◆ Work instructions ◆
Continue the forum post on how civil war should be defined and distinguished from insurgency, beginning immediately after its final sentence.

◆ Source document ◆
begin

Quote Originally Posted by Bob's World View Post
Civil War, on the other hand, is when a State breaks cleanly at the start of the conflict into 2 or more distinct legal entities, with clear boundaries and formal governing bodies. The new states willing to fight to retain their newly declared independence, and the remnant of the old state willing to fight to prevent the same. This is more traditional warfare between these two governments. Once the Civil War is resolved by accepted principles of warfare, however, one may find them self with all of the conditions of insurgency as described above that must be appreciated and managed as well.

Some may say that I am leaning too heavily on the American experience. No, it is merely a distinction that to me provides some form of worthwhile merit.
I think there are two rules of thumb that ought to guide conceptual definitions:

1) Does the category have any analytical utility? The whole purpose of applying labels and drawing conceptual boundaries, after all, is to aid analysis.

2) Does the use of the term more-or-less coincide with the way the term is used by scholars and a broader audience? If it doesn't there is simply too much scope for increased confusion.

end

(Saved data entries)
begin

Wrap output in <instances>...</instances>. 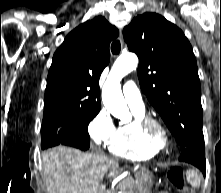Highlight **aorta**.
<instances>
[{
    "label": "aorta",
    "instance_id": "obj_1",
    "mask_svg": "<svg viewBox=\"0 0 221 193\" xmlns=\"http://www.w3.org/2000/svg\"><path fill=\"white\" fill-rule=\"evenodd\" d=\"M138 58L135 54L121 55L113 64L102 89L105 108L120 120H129L131 115L121 90V80L136 69Z\"/></svg>",
    "mask_w": 221,
    "mask_h": 193
}]
</instances>
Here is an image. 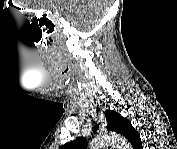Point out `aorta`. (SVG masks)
<instances>
[{"label":"aorta","mask_w":177,"mask_h":149,"mask_svg":"<svg viewBox=\"0 0 177 149\" xmlns=\"http://www.w3.org/2000/svg\"><path fill=\"white\" fill-rule=\"evenodd\" d=\"M112 143H121L122 145H124V147H127V143L125 139L115 134H104V135L97 136L93 140L91 147L92 149H101L105 147L106 145H109Z\"/></svg>","instance_id":"aorta-1"}]
</instances>
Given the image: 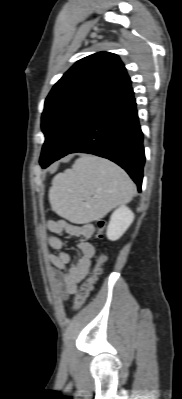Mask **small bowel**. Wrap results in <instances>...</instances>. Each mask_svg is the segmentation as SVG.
<instances>
[{
    "mask_svg": "<svg viewBox=\"0 0 182 399\" xmlns=\"http://www.w3.org/2000/svg\"><path fill=\"white\" fill-rule=\"evenodd\" d=\"M48 229V244L55 251L47 254L54 287L57 295L66 299L76 293L78 284L91 269L96 249L88 240L93 236L95 227L93 224L78 225L65 220H50ZM63 235L79 238L78 248L81 256L77 262H73L71 255L64 250L65 242L61 238Z\"/></svg>",
    "mask_w": 182,
    "mask_h": 399,
    "instance_id": "c3829d8e",
    "label": "small bowel"
}]
</instances>
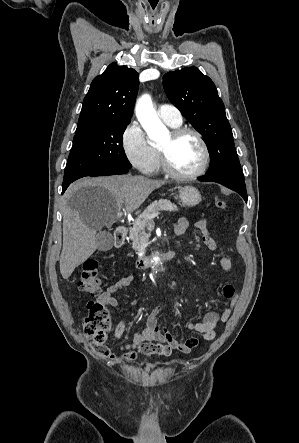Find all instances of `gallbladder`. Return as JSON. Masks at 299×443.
<instances>
[{
	"label": "gallbladder",
	"instance_id": "1",
	"mask_svg": "<svg viewBox=\"0 0 299 443\" xmlns=\"http://www.w3.org/2000/svg\"><path fill=\"white\" fill-rule=\"evenodd\" d=\"M97 249L99 251H108L112 248L114 238L108 231H101L96 235Z\"/></svg>",
	"mask_w": 299,
	"mask_h": 443
}]
</instances>
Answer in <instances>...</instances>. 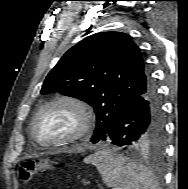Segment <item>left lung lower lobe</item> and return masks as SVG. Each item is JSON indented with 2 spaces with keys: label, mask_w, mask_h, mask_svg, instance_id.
Instances as JSON below:
<instances>
[{
  "label": "left lung lower lobe",
  "mask_w": 188,
  "mask_h": 189,
  "mask_svg": "<svg viewBox=\"0 0 188 189\" xmlns=\"http://www.w3.org/2000/svg\"><path fill=\"white\" fill-rule=\"evenodd\" d=\"M163 126L161 101L152 80L140 87L99 141L135 148L144 137L162 136Z\"/></svg>",
  "instance_id": "0a47b994"
}]
</instances>
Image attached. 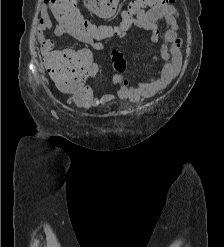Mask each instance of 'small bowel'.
<instances>
[{"mask_svg":"<svg viewBox=\"0 0 224 247\" xmlns=\"http://www.w3.org/2000/svg\"><path fill=\"white\" fill-rule=\"evenodd\" d=\"M54 1L43 0L39 18L38 36L41 43V51L46 61L52 56L53 42L44 35V32L50 29H53L56 36L71 35L93 49L102 51L104 49L102 40L90 39L79 35L73 27L63 21ZM118 1L84 0V3L98 17L109 18L115 13ZM162 22L169 25V29L165 32L163 39H161L159 28ZM132 23L150 32L153 42H161L159 55L155 59H160L164 63L157 71L156 76L137 84L131 83L129 78L123 76L122 73L114 74L112 82L118 85L116 92L96 97L93 105H99L114 98L138 101L140 98L152 97L166 89L179 74L183 56L182 40L178 34V12L175 7L169 5L142 11L132 18Z\"/></svg>","mask_w":224,"mask_h":247,"instance_id":"1","label":"small bowel"}]
</instances>
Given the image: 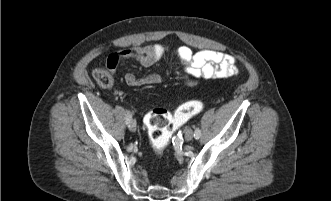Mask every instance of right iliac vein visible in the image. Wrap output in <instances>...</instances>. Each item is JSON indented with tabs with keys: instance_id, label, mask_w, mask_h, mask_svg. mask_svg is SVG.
I'll return each mask as SVG.
<instances>
[{
	"instance_id": "right-iliac-vein-1",
	"label": "right iliac vein",
	"mask_w": 331,
	"mask_h": 201,
	"mask_svg": "<svg viewBox=\"0 0 331 201\" xmlns=\"http://www.w3.org/2000/svg\"><path fill=\"white\" fill-rule=\"evenodd\" d=\"M129 129L132 132H135L137 130V123L135 120H131L129 123Z\"/></svg>"
}]
</instances>
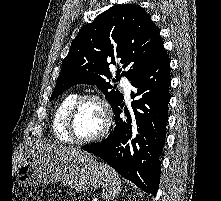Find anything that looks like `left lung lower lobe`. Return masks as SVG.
Segmentation results:
<instances>
[{
    "label": "left lung lower lobe",
    "mask_w": 221,
    "mask_h": 201,
    "mask_svg": "<svg viewBox=\"0 0 221 201\" xmlns=\"http://www.w3.org/2000/svg\"><path fill=\"white\" fill-rule=\"evenodd\" d=\"M170 59L165 54L153 67L132 82L131 114L120 118L122 101L113 110L116 127L107 139L82 146L93 153L121 176L135 183L143 191L156 195L160 181L161 152L165 143L170 101ZM123 100V99H122Z\"/></svg>",
    "instance_id": "left-lung-lower-lobe-1"
}]
</instances>
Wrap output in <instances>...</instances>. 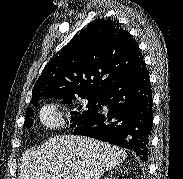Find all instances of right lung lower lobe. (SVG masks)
Returning a JSON list of instances; mask_svg holds the SVG:
<instances>
[{
  "mask_svg": "<svg viewBox=\"0 0 183 179\" xmlns=\"http://www.w3.org/2000/svg\"><path fill=\"white\" fill-rule=\"evenodd\" d=\"M99 104L108 113H97L74 135H83L133 150L147 161L153 124L152 88L145 63L133 74L107 86L99 94Z\"/></svg>",
  "mask_w": 183,
  "mask_h": 179,
  "instance_id": "1",
  "label": "right lung lower lobe"
}]
</instances>
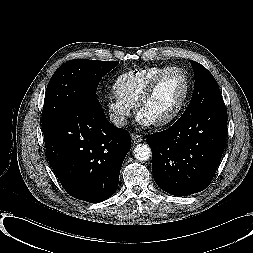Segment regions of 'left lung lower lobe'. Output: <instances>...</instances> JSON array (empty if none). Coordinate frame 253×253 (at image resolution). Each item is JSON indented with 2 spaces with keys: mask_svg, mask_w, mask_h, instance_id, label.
Instances as JSON below:
<instances>
[{
  "mask_svg": "<svg viewBox=\"0 0 253 253\" xmlns=\"http://www.w3.org/2000/svg\"><path fill=\"white\" fill-rule=\"evenodd\" d=\"M223 100L182 115L168 129L147 138L156 184L175 196L204 190L212 181L226 144Z\"/></svg>",
  "mask_w": 253,
  "mask_h": 253,
  "instance_id": "1",
  "label": "left lung lower lobe"
}]
</instances>
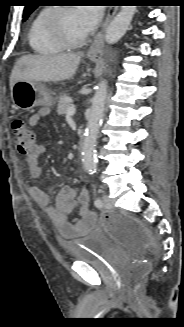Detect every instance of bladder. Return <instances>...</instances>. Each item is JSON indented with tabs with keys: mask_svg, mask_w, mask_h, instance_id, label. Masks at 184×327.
I'll list each match as a JSON object with an SVG mask.
<instances>
[{
	"mask_svg": "<svg viewBox=\"0 0 184 327\" xmlns=\"http://www.w3.org/2000/svg\"><path fill=\"white\" fill-rule=\"evenodd\" d=\"M112 248L110 238L100 229H94L73 243L65 244V249L76 262L93 263Z\"/></svg>",
	"mask_w": 184,
	"mask_h": 327,
	"instance_id": "31cf9c89",
	"label": "bladder"
}]
</instances>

end

◆ Answer below ◆
Your definition of "civil war" certainly meets test #1, but I would argue it doesn't meet test #2, since it excludes a great many things that most folks understand as "civil wars" (Lebanon, Algeria, Sri Lanka, Somalia, Liberia, Sierra Leone, etc).

Instead, your definition seems to better fit the existing category of "wars of secession."

On a side note--since my current summer job involves pouring over hundreds of intel judgments to look at the way language is used, and the ambiguities that can arise from this--the whole discussion highlights the way in which analysts need to be very careful that the terms they use in assessments or policy advice are understood by clients in the same way. From the discussion above, it's clear that if someone wrote a memo to Bob and I warning of "a growing risk of civil war" the two of us might well understand that prediction in very different ways...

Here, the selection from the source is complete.